I'm on dial-up right now, but I'll be treating myself to these videos as soon as I get home.

11:19 AM  
Blogger Alabamian said...

Susan, you're right that the TV news has had a dearth of Colbert coverage. I think news judgment and short segment times explain a lot of it; the producers probably only allocated a minute or two at most to coverage of the correspondents' dinner and decided it was more newsworthy to report that Bush mocked himself than that someone else mocked him. The former is much more "man-bites-dog" than the latter.

Time constraints aside, though, I think a lot of the Washington reporters were uneasy about the performance, both because it pulled absolutely no punches and because so many of those punches were directed at them.

After viewing the whole thing, I came away feeling that I just witnessed the second coming of a politically charged Andy Kaufman. The people in the room weren't laughing because they weren't supposed to be in on the joke; they were the joke. Colbert's intended audience wasn't the people sitting in front of him; it was himself and, to a lesser extent, the people sitting at home watching the whole spectacle unfold on television.

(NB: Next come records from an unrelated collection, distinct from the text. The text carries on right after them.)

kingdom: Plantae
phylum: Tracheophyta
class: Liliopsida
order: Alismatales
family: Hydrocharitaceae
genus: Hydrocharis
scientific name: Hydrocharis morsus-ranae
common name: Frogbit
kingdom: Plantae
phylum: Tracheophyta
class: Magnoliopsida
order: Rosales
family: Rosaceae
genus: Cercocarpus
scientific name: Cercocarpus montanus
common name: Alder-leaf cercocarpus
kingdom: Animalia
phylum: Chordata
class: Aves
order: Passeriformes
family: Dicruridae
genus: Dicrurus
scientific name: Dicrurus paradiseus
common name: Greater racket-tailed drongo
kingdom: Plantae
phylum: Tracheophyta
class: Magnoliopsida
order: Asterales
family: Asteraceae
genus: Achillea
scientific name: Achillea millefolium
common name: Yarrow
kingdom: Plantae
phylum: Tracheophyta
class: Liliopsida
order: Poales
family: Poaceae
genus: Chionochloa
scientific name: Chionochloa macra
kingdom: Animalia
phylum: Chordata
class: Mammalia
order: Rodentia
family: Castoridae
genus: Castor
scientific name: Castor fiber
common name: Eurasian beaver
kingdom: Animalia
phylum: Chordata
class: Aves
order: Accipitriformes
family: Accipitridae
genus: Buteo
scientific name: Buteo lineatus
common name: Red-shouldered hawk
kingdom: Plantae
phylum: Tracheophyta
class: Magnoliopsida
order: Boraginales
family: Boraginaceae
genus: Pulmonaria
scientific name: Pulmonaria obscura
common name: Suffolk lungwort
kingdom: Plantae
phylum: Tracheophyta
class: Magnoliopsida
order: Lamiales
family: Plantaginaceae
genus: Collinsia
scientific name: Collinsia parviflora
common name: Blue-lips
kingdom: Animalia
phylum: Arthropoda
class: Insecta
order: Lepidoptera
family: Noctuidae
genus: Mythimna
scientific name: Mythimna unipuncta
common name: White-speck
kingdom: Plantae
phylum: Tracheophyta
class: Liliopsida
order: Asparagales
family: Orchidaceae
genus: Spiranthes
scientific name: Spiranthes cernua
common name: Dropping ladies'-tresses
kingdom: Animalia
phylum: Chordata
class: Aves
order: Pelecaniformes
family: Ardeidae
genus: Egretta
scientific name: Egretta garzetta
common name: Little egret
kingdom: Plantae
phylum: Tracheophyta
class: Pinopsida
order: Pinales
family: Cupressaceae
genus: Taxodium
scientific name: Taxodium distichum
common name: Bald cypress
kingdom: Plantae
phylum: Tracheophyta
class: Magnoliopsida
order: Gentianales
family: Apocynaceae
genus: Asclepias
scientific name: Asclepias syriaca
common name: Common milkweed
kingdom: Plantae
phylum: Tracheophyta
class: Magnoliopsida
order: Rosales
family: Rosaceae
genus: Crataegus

I have to hand it to Justice Antonin Scalia, though: The man knows how to take a joke.

6:15 AM  
Blogger Susan of LocalTint said...

"The people in the room weren't laughing because they weren't supposed to be in on the joke; they were the joke."

Exactly. Colbert (the character) had a great explanation for the deafening crickets on his show last night--something about them being awed by the truth.